> [EXERCISE DESCRIPTION]: Report each line of the records below that uses the word "même".

———

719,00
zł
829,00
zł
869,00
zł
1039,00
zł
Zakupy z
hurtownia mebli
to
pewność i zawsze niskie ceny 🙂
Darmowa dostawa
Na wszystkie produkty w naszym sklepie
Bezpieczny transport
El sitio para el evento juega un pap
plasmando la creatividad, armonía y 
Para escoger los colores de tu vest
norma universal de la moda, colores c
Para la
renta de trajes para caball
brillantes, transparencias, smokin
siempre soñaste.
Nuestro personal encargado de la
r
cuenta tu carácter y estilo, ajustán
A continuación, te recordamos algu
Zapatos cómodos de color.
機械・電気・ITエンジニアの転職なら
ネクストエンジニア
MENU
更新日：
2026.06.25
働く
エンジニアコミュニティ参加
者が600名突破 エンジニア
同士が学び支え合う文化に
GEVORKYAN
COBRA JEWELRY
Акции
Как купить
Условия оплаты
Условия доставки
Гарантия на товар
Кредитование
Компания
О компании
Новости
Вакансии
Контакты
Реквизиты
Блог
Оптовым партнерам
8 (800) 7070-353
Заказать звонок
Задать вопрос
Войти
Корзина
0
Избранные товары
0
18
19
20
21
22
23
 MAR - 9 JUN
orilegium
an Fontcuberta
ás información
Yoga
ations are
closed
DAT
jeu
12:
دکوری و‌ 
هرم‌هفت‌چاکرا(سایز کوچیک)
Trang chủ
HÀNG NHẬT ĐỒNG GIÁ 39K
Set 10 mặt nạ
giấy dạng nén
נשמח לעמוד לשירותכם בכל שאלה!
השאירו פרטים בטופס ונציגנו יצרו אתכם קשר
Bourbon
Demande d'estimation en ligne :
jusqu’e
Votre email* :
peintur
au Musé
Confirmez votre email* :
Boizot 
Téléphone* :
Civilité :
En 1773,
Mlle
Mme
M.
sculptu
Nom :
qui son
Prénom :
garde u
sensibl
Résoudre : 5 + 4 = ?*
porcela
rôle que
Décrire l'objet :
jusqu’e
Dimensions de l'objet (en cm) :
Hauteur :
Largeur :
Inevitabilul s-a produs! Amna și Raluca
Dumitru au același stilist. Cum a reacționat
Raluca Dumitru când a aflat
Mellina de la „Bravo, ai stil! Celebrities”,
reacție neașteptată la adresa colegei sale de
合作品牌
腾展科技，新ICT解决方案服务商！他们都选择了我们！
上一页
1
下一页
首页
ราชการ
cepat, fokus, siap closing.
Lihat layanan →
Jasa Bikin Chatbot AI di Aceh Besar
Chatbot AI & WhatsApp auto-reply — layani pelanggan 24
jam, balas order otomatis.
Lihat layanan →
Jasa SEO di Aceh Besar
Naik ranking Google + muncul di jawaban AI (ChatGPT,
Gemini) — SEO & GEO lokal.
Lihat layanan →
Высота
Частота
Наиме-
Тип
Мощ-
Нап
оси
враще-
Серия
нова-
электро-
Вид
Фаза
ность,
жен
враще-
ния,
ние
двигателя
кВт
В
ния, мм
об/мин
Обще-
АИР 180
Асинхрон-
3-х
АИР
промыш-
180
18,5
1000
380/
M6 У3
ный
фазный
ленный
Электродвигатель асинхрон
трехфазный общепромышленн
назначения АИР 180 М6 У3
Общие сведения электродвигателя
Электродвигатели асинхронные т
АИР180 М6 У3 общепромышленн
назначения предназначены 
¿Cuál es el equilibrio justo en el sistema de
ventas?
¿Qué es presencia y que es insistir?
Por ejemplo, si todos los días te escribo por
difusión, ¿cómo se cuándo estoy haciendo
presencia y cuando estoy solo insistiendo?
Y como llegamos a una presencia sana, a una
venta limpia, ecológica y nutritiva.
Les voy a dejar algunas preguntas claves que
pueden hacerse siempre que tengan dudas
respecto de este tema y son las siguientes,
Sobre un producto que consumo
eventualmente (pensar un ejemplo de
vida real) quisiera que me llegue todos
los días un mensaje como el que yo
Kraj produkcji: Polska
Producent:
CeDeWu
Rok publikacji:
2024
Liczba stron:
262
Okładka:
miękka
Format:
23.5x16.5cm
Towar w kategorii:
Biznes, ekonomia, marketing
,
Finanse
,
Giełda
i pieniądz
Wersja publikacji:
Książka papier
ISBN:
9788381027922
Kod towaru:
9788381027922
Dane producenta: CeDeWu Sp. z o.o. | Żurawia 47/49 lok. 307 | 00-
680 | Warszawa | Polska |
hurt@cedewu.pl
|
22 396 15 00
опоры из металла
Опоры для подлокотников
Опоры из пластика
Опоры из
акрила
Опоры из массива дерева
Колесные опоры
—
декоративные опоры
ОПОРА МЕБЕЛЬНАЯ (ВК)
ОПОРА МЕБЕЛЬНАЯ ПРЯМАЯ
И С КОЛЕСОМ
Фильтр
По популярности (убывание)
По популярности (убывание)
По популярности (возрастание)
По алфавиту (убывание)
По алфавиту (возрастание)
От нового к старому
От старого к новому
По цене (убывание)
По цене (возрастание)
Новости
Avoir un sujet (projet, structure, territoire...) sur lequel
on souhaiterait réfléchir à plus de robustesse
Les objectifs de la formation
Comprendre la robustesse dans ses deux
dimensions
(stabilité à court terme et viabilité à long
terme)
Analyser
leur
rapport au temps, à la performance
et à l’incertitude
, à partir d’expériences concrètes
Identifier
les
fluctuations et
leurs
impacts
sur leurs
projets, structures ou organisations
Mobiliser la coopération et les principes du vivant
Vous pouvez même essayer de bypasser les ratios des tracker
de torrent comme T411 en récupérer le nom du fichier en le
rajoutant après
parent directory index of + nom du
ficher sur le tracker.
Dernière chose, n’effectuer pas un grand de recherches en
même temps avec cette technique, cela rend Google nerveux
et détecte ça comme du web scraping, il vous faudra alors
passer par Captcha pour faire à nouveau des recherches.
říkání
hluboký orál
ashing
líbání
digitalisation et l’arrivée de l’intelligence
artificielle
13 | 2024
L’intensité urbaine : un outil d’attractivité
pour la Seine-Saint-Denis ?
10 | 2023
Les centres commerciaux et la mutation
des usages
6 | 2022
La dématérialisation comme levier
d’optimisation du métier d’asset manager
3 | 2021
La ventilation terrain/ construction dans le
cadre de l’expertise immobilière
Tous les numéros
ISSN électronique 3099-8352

———

> [ANSWER SECTION]:
Vous pouvez même essayer de bypasser les ratios des tracker
même temps avec cette technique, cela rend Google nerveux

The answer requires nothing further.